Os empréstimos de pequeno montante, até 200 euros, vão passar a poder ser cancelados no prazo de 14 dias, alargando o direito de livre resolução a contratos que até aqui escapavam a este regime. A mudança resulta da transposição de regras e diretivas europeias que reforçam a proteção dos consumidores nos créditos ao consumo.
De acordo com o Jornal de Negócios, as alterações visam atualizar o enquadramento legal face ao crescimento do crédito rápido e digital, muitas vezes contratado online e aprovado em poucos minutos.
O objetivo é garantir que mesmo os créditos de valor reduzido fiquem sujeitos a regras de transparência e a mecanismos de proteção semelhantes aos aplicáveis a montantes mais elevados.
Até agora, muitos contratos até 200 euros estavam excluídos de parte das exigências previstas no regime do crédito ao consumo. Com a nova legislação, passam a estar abrangidos por deveres de informação mais apertados e pelo direito de desistência no prazo de duas semanas.
Direito de arrependimento alargado
Uma das principais mudanças é o alargamento do direito de livre resolução. Segundo a mesma fonte, o consumidor passa a dispor de 14 dias para cancelar o contrato após a sua celebração, sem necessidade de apresentar qualquer justificação.
Caso exerça esse direito, terá de devolver o capital utilizado e pagar apenas os juros correspondentes ao período em que teve o dinheiro à sua disposição. Não são devidas penalizações adicionais, dentro do que a lei vier a estabelecer.
De acordo com a publicação, esta medida pretende responder à facilidade com que este tipo de crédito é contratado, muitas vezes por impulso ou em situações de necessidade imediata.
Mais transparência e avaliação de solvabilidade
As novas regras reforçam também as obrigações das entidades financeiras. Antes da celebração do contrato, terão de prestar informação clara sobre o custo total do crédito, taxas aplicáveis e eventuais encargos.
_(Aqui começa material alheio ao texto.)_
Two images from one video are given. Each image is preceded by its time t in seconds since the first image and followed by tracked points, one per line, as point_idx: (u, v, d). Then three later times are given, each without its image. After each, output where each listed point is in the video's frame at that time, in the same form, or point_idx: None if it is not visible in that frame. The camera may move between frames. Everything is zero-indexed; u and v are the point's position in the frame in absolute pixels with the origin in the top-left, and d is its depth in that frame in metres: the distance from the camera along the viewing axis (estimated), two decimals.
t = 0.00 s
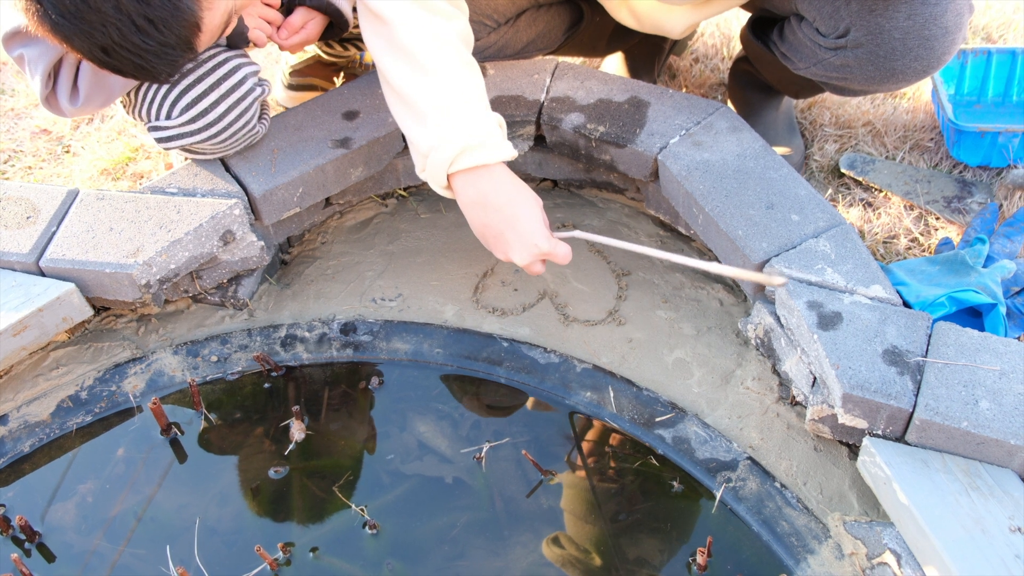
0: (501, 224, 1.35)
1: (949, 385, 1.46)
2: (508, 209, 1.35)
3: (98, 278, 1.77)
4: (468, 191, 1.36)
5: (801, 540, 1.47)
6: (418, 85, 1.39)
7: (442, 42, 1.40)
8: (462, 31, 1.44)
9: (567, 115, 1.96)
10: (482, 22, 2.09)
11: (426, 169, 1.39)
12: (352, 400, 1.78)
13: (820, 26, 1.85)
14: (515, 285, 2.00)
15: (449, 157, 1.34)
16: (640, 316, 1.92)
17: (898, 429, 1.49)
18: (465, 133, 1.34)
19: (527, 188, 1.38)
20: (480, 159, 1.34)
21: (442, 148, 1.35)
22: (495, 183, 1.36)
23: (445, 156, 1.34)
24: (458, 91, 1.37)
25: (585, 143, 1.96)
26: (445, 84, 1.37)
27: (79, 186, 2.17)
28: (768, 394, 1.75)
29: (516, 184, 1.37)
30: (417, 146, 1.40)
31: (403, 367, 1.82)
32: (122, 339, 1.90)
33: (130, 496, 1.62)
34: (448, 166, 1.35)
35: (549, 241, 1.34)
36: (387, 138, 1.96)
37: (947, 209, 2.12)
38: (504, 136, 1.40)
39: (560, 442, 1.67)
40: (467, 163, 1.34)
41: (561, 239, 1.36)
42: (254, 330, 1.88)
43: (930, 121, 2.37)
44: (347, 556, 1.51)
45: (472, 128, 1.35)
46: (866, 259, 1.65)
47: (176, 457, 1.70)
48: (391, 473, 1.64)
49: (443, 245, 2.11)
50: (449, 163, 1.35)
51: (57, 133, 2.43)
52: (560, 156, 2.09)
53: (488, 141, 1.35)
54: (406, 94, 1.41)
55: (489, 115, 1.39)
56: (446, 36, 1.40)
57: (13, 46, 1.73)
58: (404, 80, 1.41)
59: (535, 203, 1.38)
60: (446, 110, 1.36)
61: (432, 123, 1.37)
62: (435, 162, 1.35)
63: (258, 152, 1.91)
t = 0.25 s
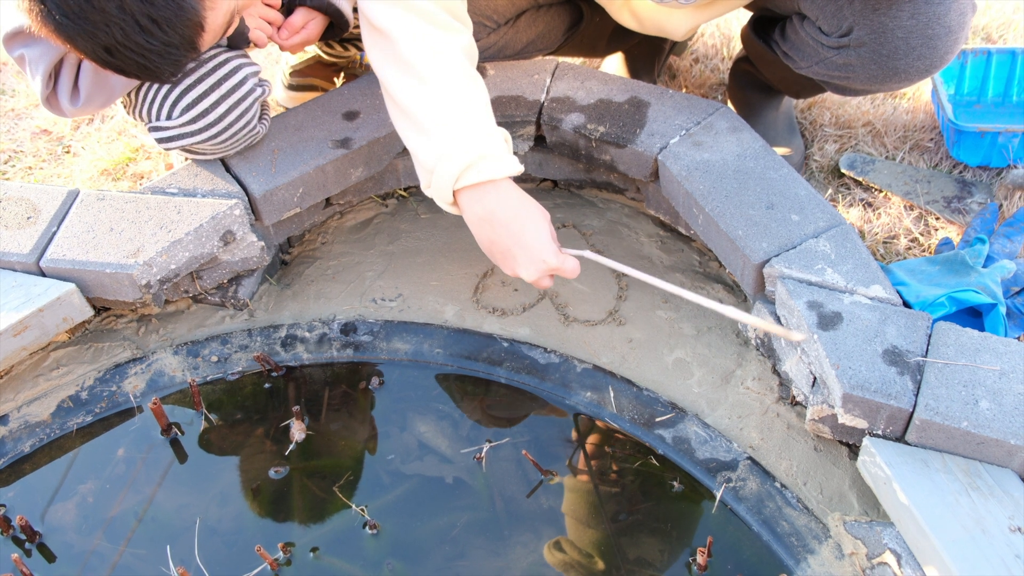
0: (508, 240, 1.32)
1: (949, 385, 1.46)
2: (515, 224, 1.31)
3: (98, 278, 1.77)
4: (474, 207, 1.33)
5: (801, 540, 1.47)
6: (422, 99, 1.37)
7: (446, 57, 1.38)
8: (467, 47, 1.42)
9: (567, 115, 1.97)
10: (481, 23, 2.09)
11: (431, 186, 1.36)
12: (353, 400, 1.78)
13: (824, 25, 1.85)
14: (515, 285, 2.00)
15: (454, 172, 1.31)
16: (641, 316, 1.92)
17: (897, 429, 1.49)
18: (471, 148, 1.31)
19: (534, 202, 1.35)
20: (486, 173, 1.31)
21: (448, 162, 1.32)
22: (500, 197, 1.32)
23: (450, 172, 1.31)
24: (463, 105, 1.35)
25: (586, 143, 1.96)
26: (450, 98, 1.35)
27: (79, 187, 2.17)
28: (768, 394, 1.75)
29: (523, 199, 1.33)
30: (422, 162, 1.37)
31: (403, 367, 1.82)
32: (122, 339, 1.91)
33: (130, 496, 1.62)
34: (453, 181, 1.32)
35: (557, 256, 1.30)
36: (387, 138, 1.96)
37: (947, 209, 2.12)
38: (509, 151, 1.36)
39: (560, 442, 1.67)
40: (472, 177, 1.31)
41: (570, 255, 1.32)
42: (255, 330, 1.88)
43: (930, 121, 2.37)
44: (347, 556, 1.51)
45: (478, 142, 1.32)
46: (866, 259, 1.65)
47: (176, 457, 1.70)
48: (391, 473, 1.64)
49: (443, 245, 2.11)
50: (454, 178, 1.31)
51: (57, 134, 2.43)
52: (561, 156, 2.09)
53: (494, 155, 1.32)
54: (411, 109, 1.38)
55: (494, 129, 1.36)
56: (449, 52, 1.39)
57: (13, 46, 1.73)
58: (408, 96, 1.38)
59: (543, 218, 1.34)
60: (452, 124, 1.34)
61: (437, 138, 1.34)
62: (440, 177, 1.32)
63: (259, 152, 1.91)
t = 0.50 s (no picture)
0: (511, 261, 1.28)
1: (949, 385, 1.46)
2: (518, 244, 1.27)
3: (98, 278, 1.77)
4: (475, 227, 1.27)
5: (801, 540, 1.47)
6: (421, 114, 1.30)
7: (447, 69, 1.31)
8: (469, 58, 1.35)
9: (567, 115, 1.97)
10: (481, 24, 2.08)
11: (431, 205, 1.30)
12: (353, 401, 1.78)
13: (824, 27, 1.85)
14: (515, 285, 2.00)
15: (455, 192, 1.25)
16: (640, 316, 1.92)
17: (897, 429, 1.49)
18: (472, 166, 1.25)
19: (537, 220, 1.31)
20: (489, 193, 1.25)
21: (447, 181, 1.25)
22: (502, 217, 1.27)
23: (450, 192, 1.25)
24: (464, 121, 1.28)
25: (585, 143, 1.96)
26: (450, 113, 1.28)
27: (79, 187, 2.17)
28: (767, 394, 1.75)
29: (526, 217, 1.28)
30: (421, 179, 1.31)
31: (403, 367, 1.81)
32: (122, 340, 1.90)
33: (130, 496, 1.62)
34: (454, 201, 1.26)
35: (561, 276, 1.27)
36: (387, 138, 1.96)
37: (947, 209, 2.12)
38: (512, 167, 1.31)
39: (560, 442, 1.67)
40: (473, 197, 1.25)
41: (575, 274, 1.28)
42: (254, 331, 1.88)
43: (930, 121, 2.37)
44: (347, 556, 1.51)
45: (480, 159, 1.26)
46: (866, 259, 1.65)
47: (176, 458, 1.70)
48: (391, 473, 1.64)
49: (442, 246, 2.11)
50: (454, 199, 1.26)
51: (57, 134, 2.43)
52: (561, 156, 2.09)
53: (496, 172, 1.26)
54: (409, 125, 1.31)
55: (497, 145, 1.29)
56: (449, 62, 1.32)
57: (12, 48, 1.74)
58: (407, 110, 1.32)
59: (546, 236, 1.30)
60: (452, 140, 1.27)
61: (436, 155, 1.28)
62: (440, 198, 1.26)
63: (258, 152, 1.91)
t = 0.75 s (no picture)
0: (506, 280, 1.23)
1: (950, 385, 1.46)
2: (514, 263, 1.22)
3: (98, 279, 1.77)
4: (470, 244, 1.23)
5: (801, 541, 1.47)
6: (419, 129, 1.27)
7: (446, 83, 1.29)
8: (470, 74, 1.33)
9: (567, 115, 1.96)
10: (481, 25, 2.08)
11: (426, 220, 1.26)
12: (353, 401, 1.78)
13: (824, 29, 1.85)
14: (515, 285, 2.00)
15: (449, 207, 1.21)
16: (641, 316, 1.92)
17: (898, 430, 1.49)
18: (467, 181, 1.21)
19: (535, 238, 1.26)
20: (483, 208, 1.21)
21: (442, 195, 1.22)
22: (498, 233, 1.22)
23: (444, 207, 1.21)
24: (461, 136, 1.25)
25: (586, 143, 1.96)
26: (448, 128, 1.25)
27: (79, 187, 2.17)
28: (768, 394, 1.75)
29: (522, 235, 1.24)
30: (417, 194, 1.27)
31: (403, 368, 1.81)
32: (122, 340, 1.90)
33: (131, 496, 1.62)
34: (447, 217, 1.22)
35: (558, 295, 1.21)
36: (387, 139, 1.96)
37: (947, 209, 2.12)
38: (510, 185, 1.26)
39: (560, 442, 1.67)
40: (468, 212, 1.21)
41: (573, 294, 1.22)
42: (254, 331, 1.88)
43: (930, 121, 2.37)
44: (347, 556, 1.51)
45: (475, 174, 1.22)
46: (867, 260, 1.65)
47: (177, 458, 1.70)
48: (391, 474, 1.64)
49: (442, 246, 2.11)
50: (448, 213, 1.22)
51: (57, 134, 2.43)
52: (561, 156, 2.09)
53: (492, 188, 1.22)
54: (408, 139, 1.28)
55: (495, 162, 1.26)
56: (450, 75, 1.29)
57: (12, 48, 1.74)
58: (405, 124, 1.29)
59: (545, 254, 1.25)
60: (448, 154, 1.24)
61: (431, 170, 1.24)
62: (434, 212, 1.23)
63: (258, 153, 1.91)
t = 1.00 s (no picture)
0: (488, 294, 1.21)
1: (950, 385, 1.46)
2: (495, 277, 1.19)
3: (98, 278, 1.77)
4: (452, 257, 1.21)
5: (801, 541, 1.47)
6: (409, 139, 1.25)
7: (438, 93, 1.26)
8: (464, 83, 1.29)
9: (567, 115, 1.96)
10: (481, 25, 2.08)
11: (410, 231, 1.24)
12: (353, 401, 1.78)
13: (822, 30, 1.85)
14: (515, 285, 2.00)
15: (432, 219, 1.18)
16: (641, 316, 1.92)
17: (898, 430, 1.49)
18: (453, 194, 1.18)
19: (522, 253, 1.23)
20: (467, 222, 1.18)
21: (424, 208, 1.19)
22: (480, 247, 1.20)
23: (426, 219, 1.18)
24: (450, 147, 1.22)
25: (586, 143, 1.96)
26: (437, 139, 1.23)
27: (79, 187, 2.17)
28: (768, 394, 1.75)
29: (507, 249, 1.21)
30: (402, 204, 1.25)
31: (403, 367, 1.81)
32: (122, 340, 1.90)
33: (130, 496, 1.62)
34: (430, 229, 1.19)
35: (538, 311, 1.19)
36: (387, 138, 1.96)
37: (948, 209, 2.12)
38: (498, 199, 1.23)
39: (560, 442, 1.67)
40: (449, 225, 1.18)
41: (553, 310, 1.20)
42: (254, 331, 1.87)
43: (931, 121, 2.36)
44: (347, 556, 1.51)
45: (459, 187, 1.19)
46: (867, 260, 1.64)
47: (177, 458, 1.69)
48: (390, 474, 1.64)
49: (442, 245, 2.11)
50: (430, 226, 1.19)
51: (57, 134, 2.42)
52: (561, 156, 2.09)
53: (477, 201, 1.19)
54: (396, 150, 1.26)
55: (485, 175, 1.22)
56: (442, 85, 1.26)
57: (12, 47, 1.73)
58: (395, 134, 1.26)
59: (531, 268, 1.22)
60: (435, 166, 1.21)
61: (417, 181, 1.21)
62: (416, 224, 1.20)
63: (258, 152, 1.91)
O Jornal de Negócios explica que as instituições ficam ainda obrigadas a avaliar com maior rigor a solvabilidade do cliente, reforçando o princípio do crédito responsável.
A intenção é reduzir situações de sobre-endividamento associadas a contratos de baixo valor mas com custos proporcionais elevados.
Além disso, a publicidade e a comunicação comercial deverão obedecer a critérios mais exigentes de clareza, evitando mensagens que possam induzir em erro quanto ao custo real do financiamento.
Quando entram em vigor as alterações
As diretivas europeias já deveriam ter sido transpostas para o direito interno, mas o processo registou atrasos. Segundo o site, a entrada em vigor das novas regras dependerá da aprovação da legislação nacional que adapta o regime português.
Até lá, mantém-se o quadro legal atualmente em vigor. Ainda assim, a mudança sinaliza uma tendência clara de reforço da proteção dos consumidores no setor financeiro.
Com estas alterações, pedir 100 ou 200 euros deixa de ser um compromisso praticamente imediato e definitivo.
Passa a existir uma margem temporal para reconsiderar a decisão, num mercado onde a rapidez da contratação nem sempre anda de mãos dadas com a reflexão.